Here’s a visual example that shows how this graph plays out during execution. We further extended the graph to call multiple models as needed: We built Inferflow in GoLang, using gRPC and Proto3 serialization for efficiency.

Problem 2: Scaling Without Breaking the Bank

With more ML use cases coming online, we needed to cut costs without compromising performance. We focused on:

• 🔹 Online Feature Store
• 🔹 Interaction Store

Optimizing the Online Feature Store

Our costs were concentrated in:

• 📌 Database (Cassandra)
• 📌 Cache (Redis)
• 📌 Running Pods (Java services)

1️⃣ Replacing Cassandra with ScyllaDB As we hit the operational limits of large Cassandra clusters, we transitioned to ScyllaDB, which offered a seamless drop-in replacement without major code changes. The switch brought significant benefits:

• Throughput: Matched or exceeded Cassandra's performance under identical workloads, even under high concurrency.
• Latency: Achieved consistently lower P99 latencies due to ScyllaDB's shard-per-core architecture and better I/O utilization.
• Cost Efficiency: Reduced infra footprint by ~70% through better CPU and memory efficiency, eliminating the need for over-provisioned nodes.

2️⃣ Finding the Right Cache To reduce backend load and improve response times, we benchmarked multiple caching solutions—Memcached, KeyDB, and Dragonfly—under real production traffic patterns. Dragonfly stood out due to its robust architecture and operational simplicity:

• Data Skew Handling: Efficiently managed extreme key hotness and uneven access patterns without performance degradation.
• Throughput: Delivered consistently high throughput, even with large object sizes and concurrent access.
• Ease of Adoption: Acted as a drop-in Redis replacement with full protocol compatibility—no changes needed in application code or client libraries.

3️⃣ Moving to GoLang for Cost-Efficient Serving Java services were memory-heavy—so we rewrote core services in GoLang. The results?

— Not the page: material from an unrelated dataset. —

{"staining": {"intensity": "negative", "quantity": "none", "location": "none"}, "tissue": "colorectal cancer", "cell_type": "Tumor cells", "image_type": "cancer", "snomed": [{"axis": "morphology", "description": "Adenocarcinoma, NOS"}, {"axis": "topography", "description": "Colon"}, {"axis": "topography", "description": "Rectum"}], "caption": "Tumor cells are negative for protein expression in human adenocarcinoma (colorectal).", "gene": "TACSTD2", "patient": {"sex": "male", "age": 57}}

✅ Memory usage dropped by ~80% ✅ CPU utilization was significantly lower ✅ Faster, more efficient deployments

Optimizing the Interaction Store

We realized that we only need a user’s interaction data in Redis when they open the app. So, we implemented a tiered storage approach:

• 📌 Cold Tier (ScyllaDB)—Stores click, order, wishlist events
• 📌 Hot Tier (Redis)—Loads a user’s past interactions only when they open the app

Smart Offloading: We introduced an inactivity tracker to detect when a user session ends. At that point, Redis data was flushed back to Scylla, reducing unnecessary writes.

Results

• Online Feature Store hit 1M QPS for the first time during the 2023 Mega Blockbuster Sale—without breaking a sweat
• Infra costs for Online Feature Store and Interaction Store dropped by ~60%

The Catch: Our ML Hosting Hit a Hard Limit

While planning for 2023 MBS, we ran into a critical scalability bottleneck:

• ❌ Insufficient compute availability in our region for ML instances
• ❌ Couldn’t provision enough nodes to handle real-time inference at scale

This forced us to rethink where and how we hosted our models. The existing setup was great for prototyping—but it wasn’t built to handle the bursty, high-QPS demands of real-world production workloads.

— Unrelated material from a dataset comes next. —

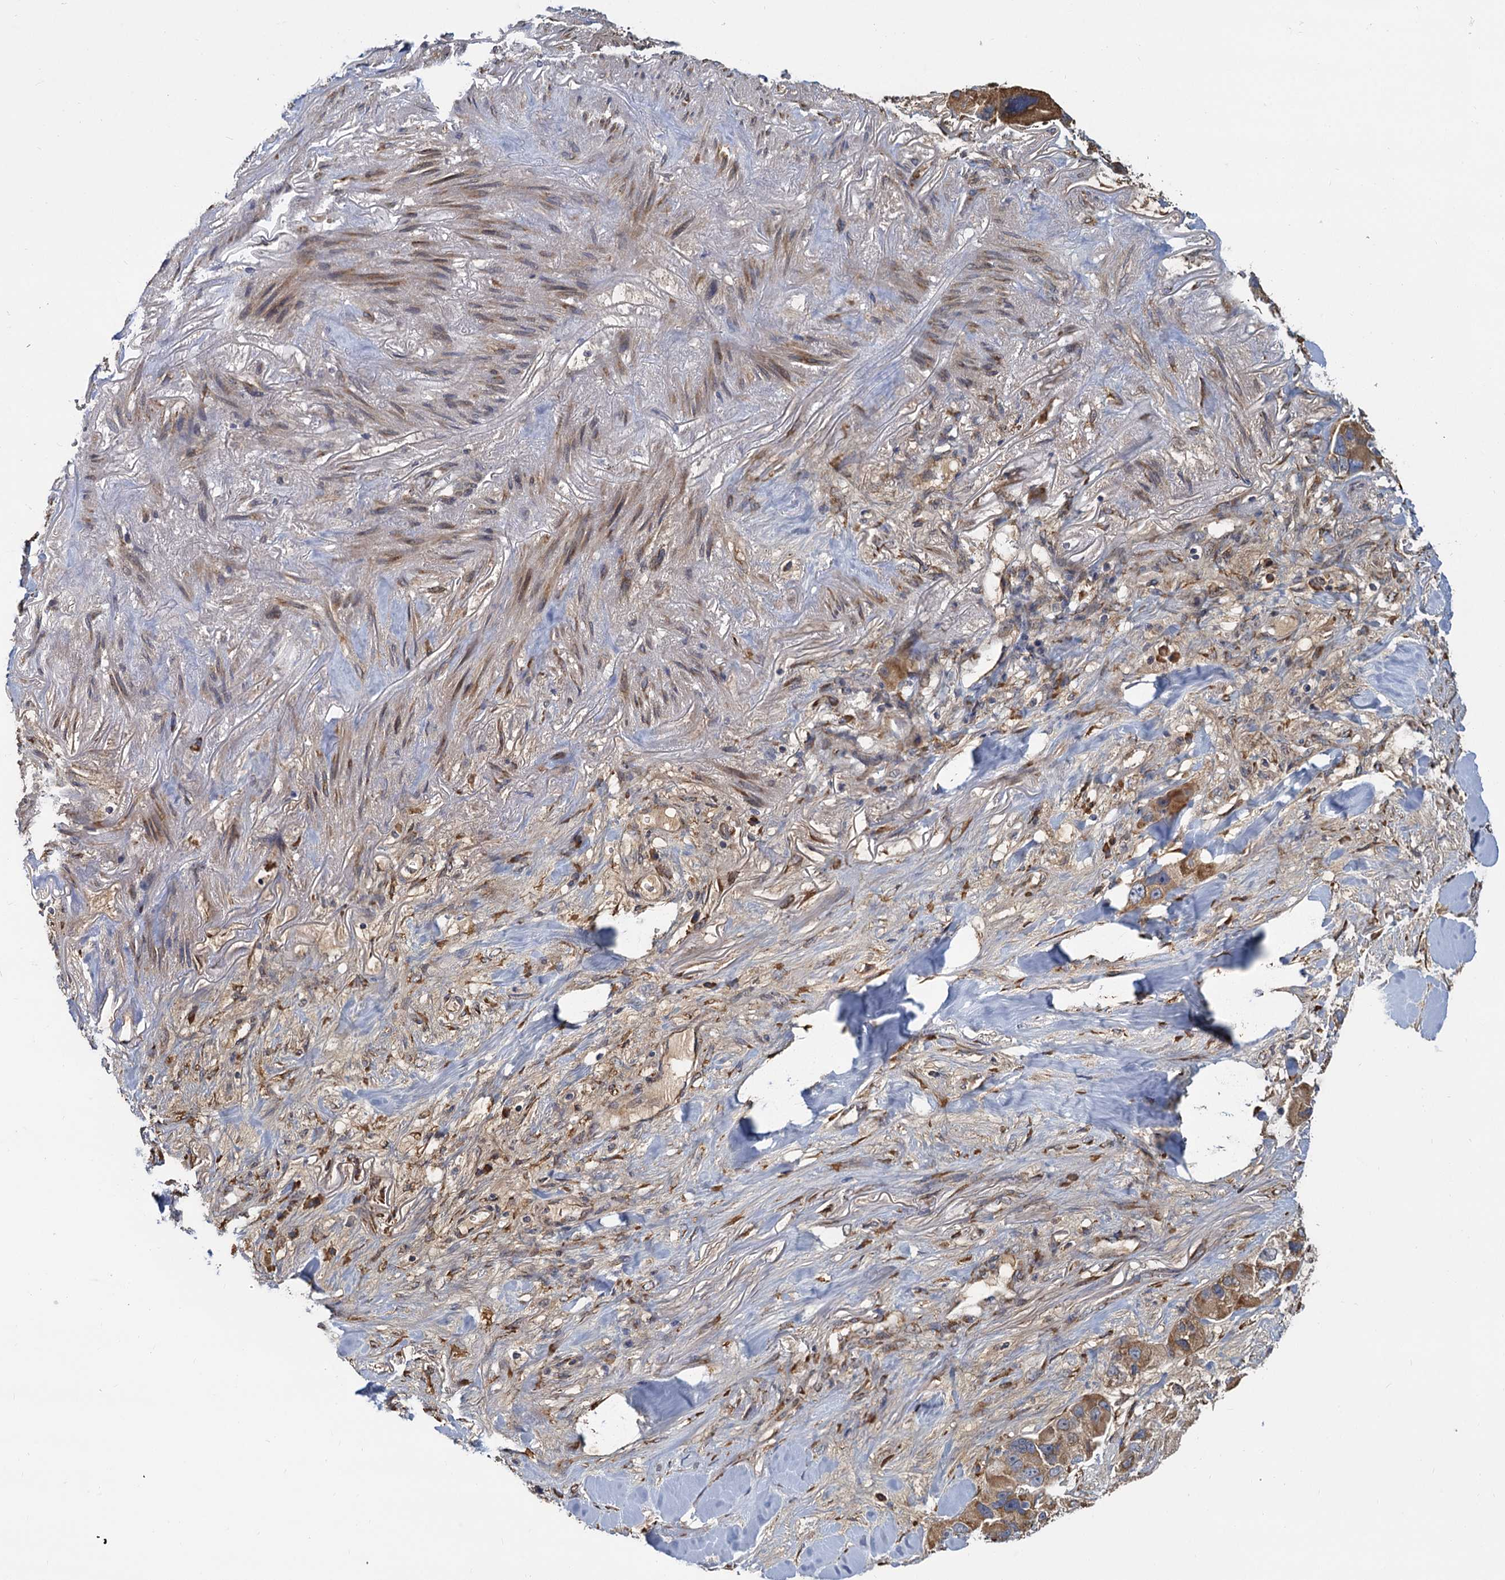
{"staining": {"intensity": "moderate", "quantity": ">75%", "location": "cytoplasmic/membranous"}, "tissue": "lung cancer", "cell_type": "Tumor cells", "image_type": "cancer", "snomed": [{"axis": "morphology", "description": "Adenocarcinoma, NOS"}, {"axis": "topography", "description": "Lung"}], "caption": "Immunohistochemistry (IHC) micrograph of neoplastic tissue: lung cancer (adenocarcinoma) stained using immunohistochemistry shows medium levels of moderate protein expression localized specifically in the cytoplasmic/membranous of tumor cells, appearing as a cytoplasmic/membranous brown color.", "gene": "LRRC51", "patient": {"sex": "female", "age": 54}}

Conclusion: From Firefighting to Future-Proofing

What started as an ambitious experiment turned into a real-time ML infrastructure that powered millions of requests per second. We battled scaling pains, rethought feature retrieval with Inferflow, and rebuilt our infra stack for efficiency—driving down costs while improving experimentation velocity. But new challenges emerged. Our infrastructure could now handle scale, but our ML model hosting setup hit a hard limit. With compute availability bottlenecks threatening real-time inference, we faced a critical decision: how do we make model serving as scalable and cost-efficient as the rest of our stack? That’s the next piece of the puzzle—and the story of Part 3.